▶ [WHAT THE TASK ASKS]
Print every line of the records below verbatim, leaving out the pictures.

(Data visualization images)

----

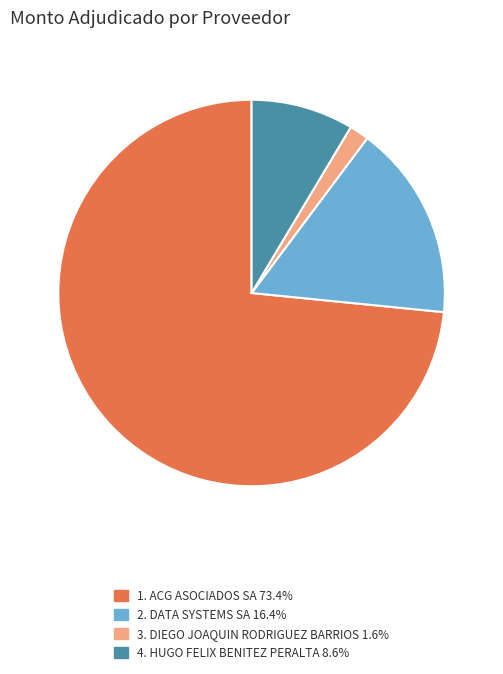

Is there a majority slice in this chart?

Yes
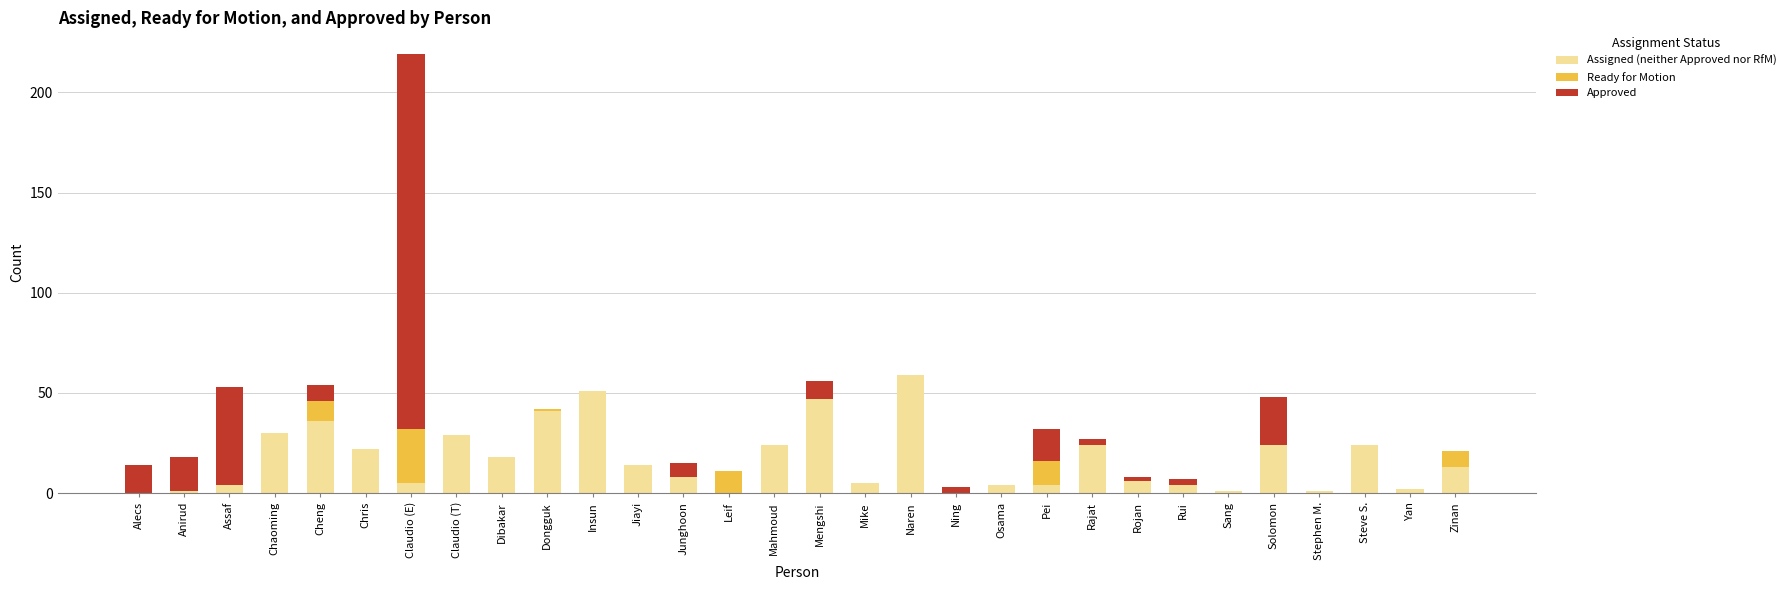

What is the total value across all series at Naren?

59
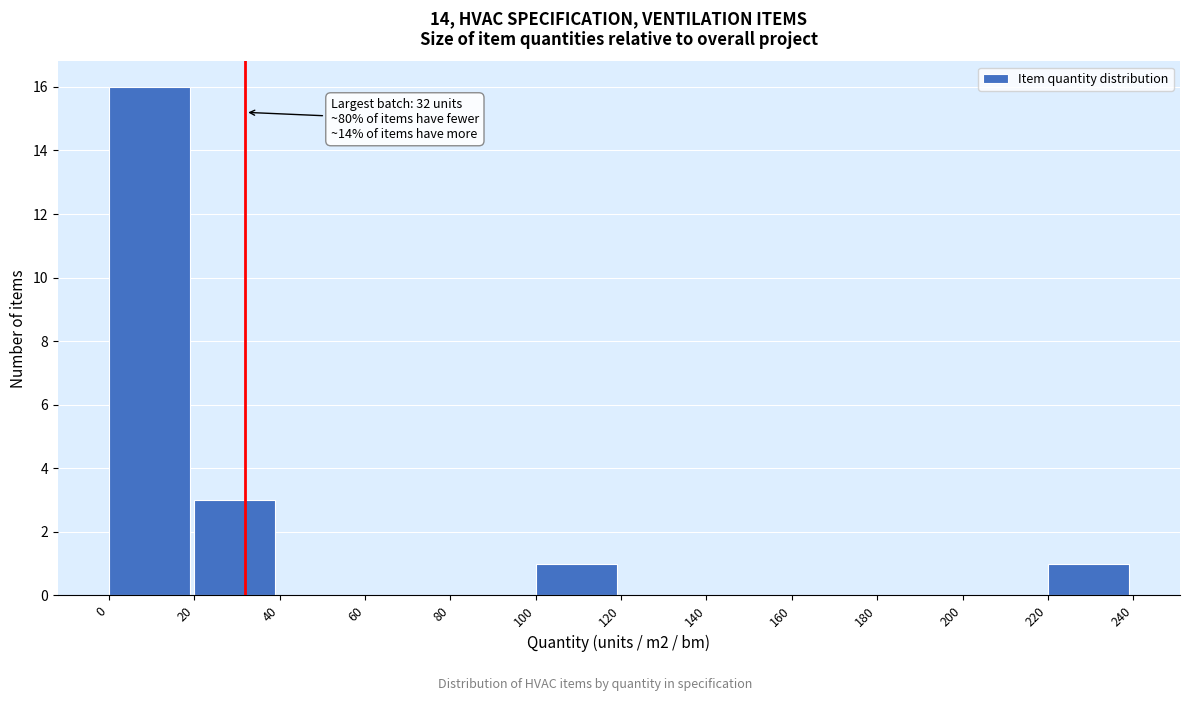

Which range on the x-axis has the tallest bar?

0 to 20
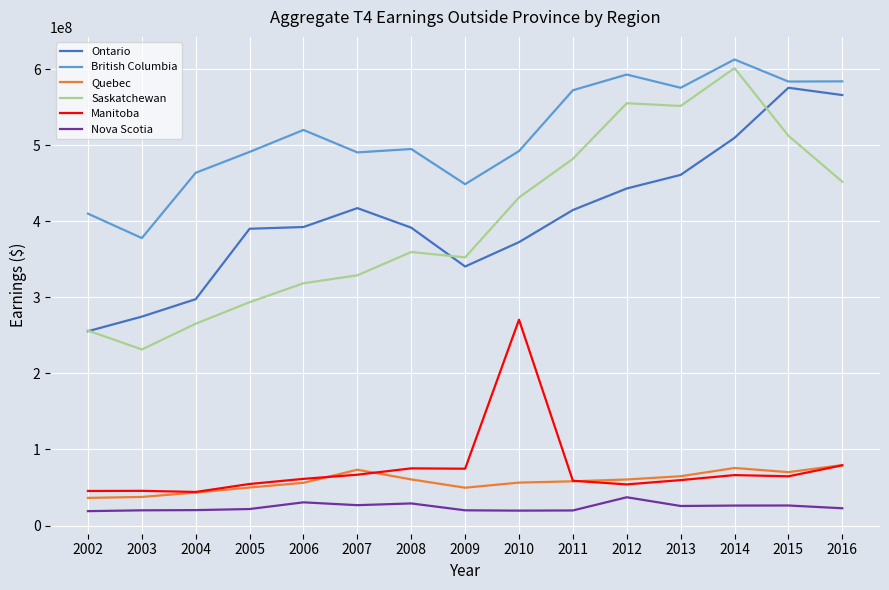

Is the value of Nova Scotia at 2011 greater than the value of Manitoba at 2006?

No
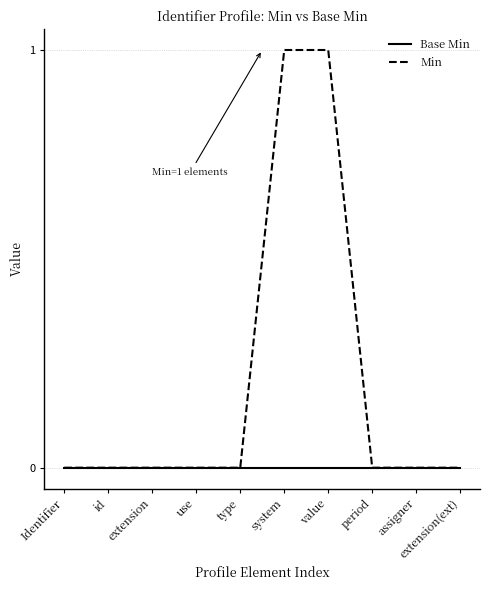

Rank the series by their maximum value, from highest to lowest.

Min, Base Min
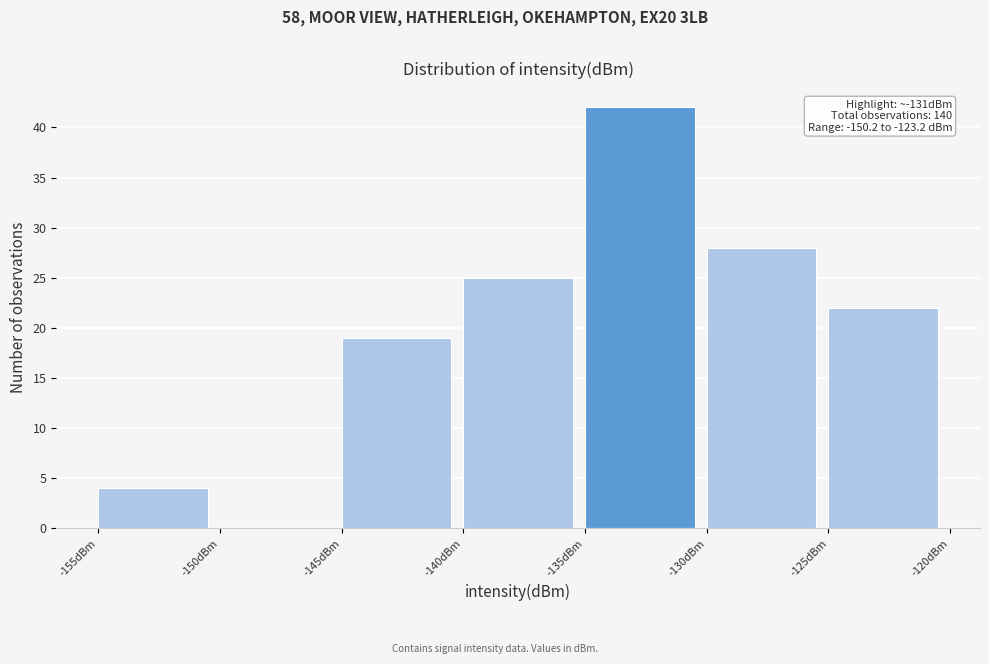

Which range on the x-axis has the tallest bar?

-135 to -130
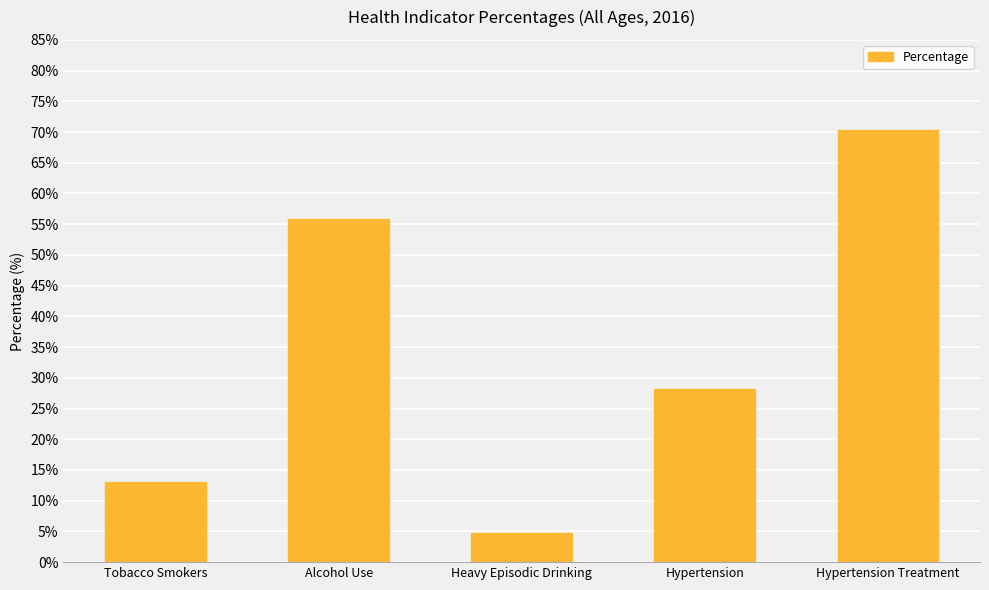

Does the chart contain any negative values?

No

----

▶ [TASK SOLUTION]
Is there a majority slice in this chart?

Yes

What is the total value across all series at Naren?

59

Which range on the x-axis has the tallest bar?

0 to 20

Is the value of Nova Scotia at 2011 greater than the value of Manitoba at 2006?

No

Rank the series by their maximum value, from highest to lowest.

Min, Base Min

Which range on the x-axis has the tallest bar?

-135 to -130

Does the chart contain any negative values?

No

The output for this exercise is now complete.